Commissioned by the National Federation of Federal Police (Fenapef) and carried out by security experts recruited from public and private universities, the survey was carried out for more than a year in five units of the Federation: Rio de Janeiro, Minas Gerias, Pernambuco, Rio Grande do South and Federal District. The unprecedented results, to which Jornal do Brasil had access, show the inefficiency of the judicial machine - supported by outdated laws and police corporations, most of the time, in the formality of the legal system.

The survey on homicides in Brasília - the place in the country where this type of crime is best investigated - reveals that the rate of solutions in the police reaches around 70%, but drops to 18% in the issuance of the criminal's sentence. Impunity is even more frightening in Pernambuco, where the police solve only 3% of cases. In Rio, the rate is below 10% - which explains the enormous volume of inquiries and processes huddled in the insoluble case files. In the rest of the country, the average fluctuates around 10% (very far from the level required by society).
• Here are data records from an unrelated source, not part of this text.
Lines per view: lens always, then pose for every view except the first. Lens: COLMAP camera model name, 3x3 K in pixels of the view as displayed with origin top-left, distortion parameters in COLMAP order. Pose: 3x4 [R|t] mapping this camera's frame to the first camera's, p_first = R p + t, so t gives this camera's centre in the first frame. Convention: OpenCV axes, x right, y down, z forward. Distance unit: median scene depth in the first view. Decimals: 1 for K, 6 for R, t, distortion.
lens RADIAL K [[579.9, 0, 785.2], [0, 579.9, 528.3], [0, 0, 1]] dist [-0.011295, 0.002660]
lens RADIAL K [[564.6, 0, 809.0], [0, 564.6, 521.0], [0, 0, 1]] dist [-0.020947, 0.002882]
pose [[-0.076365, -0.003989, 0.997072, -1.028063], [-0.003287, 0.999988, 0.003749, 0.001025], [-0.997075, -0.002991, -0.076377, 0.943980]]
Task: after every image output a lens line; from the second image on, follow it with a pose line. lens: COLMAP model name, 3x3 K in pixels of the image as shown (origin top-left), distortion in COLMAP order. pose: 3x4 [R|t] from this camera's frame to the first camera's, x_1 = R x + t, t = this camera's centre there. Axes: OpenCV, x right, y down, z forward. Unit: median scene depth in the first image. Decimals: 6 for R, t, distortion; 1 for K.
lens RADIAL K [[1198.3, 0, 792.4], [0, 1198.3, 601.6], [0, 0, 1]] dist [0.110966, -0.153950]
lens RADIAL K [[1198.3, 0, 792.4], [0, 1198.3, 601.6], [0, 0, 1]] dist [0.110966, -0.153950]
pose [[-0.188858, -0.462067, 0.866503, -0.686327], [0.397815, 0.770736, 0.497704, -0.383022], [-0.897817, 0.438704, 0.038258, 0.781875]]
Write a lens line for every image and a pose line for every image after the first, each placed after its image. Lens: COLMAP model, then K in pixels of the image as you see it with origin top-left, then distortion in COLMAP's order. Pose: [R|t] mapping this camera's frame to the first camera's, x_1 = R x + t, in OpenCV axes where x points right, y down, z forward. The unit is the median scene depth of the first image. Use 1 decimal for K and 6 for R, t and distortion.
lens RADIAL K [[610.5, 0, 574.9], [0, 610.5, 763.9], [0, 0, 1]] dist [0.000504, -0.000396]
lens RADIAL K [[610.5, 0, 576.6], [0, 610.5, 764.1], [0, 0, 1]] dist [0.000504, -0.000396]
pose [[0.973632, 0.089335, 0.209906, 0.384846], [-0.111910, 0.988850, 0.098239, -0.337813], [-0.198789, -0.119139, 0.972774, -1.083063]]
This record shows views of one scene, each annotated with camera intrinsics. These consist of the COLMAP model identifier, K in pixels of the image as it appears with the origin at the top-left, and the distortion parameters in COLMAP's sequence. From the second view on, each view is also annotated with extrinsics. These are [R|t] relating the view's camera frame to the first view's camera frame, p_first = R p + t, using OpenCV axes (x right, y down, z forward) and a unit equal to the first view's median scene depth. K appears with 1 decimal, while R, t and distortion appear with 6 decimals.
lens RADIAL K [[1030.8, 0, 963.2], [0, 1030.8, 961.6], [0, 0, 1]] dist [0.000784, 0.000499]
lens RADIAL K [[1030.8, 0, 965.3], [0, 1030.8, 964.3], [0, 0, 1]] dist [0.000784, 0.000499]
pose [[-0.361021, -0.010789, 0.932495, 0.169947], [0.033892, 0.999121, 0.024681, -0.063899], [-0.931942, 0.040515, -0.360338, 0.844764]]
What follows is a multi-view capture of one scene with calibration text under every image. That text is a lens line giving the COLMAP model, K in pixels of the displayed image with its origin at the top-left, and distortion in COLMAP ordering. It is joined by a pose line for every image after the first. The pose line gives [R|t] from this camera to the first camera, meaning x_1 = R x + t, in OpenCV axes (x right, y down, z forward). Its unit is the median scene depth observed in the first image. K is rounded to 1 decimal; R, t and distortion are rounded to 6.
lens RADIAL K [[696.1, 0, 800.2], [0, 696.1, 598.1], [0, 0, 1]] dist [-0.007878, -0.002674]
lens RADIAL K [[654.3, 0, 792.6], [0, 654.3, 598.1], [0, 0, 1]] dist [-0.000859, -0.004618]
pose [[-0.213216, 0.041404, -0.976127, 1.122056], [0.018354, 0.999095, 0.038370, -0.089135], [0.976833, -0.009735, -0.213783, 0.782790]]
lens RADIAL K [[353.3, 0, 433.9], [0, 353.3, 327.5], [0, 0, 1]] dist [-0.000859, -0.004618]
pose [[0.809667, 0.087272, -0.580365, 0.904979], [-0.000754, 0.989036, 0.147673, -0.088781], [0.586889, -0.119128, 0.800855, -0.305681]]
One of the merits of the research was the monitoring of the entire trajectory of the investigation and the comparison of the performance of the Brazilian judicial machine with that of countries such as Argentina, Spain and France. To this end, the researchers investigated the course of 13 criminal modalities, from the registration of the police report (BO) to the final decision in the Judiciary (the final decision of a criminal case), in order to assess the performance of investigators, police police, prosecutors and, in the final stage, the sentence of the singular judgment and its confirmation by superior instances. Hundreds of interviews were conducted with police, prosecutors and judges to demonstrate that there is also a serious conflict between justice operators. The main one is a kind of "cold war" separating police delegates (federal and civil) and agents who act on the front lines of investigations.

In fact, the figure of the police inquiry, which is no longer used in countries that have improved the judicial system, is of more use in giving disproportionate power to delegates than in combating impunity. In the words of agent Marcos Wink, president of Fenapef, sponsor of the research, "the police lose years doing an investigation and when the investigation reaches the Judiciary, it starts all over again". The agent suggests adopting a full investigation report, which would be sufficient for the complaint and the sentence. The inquiry, he says, generates a whole notarial bureaucracy, dispensable for the mission of doing justice.

With the data compiled by the survey, which will be released at an event that will have the presence of authorities in the area of ​​public security, lawmakers will have at hand raw material for a deep and necessary reform in the judicial model in force. The Brazilian citizen is waiting.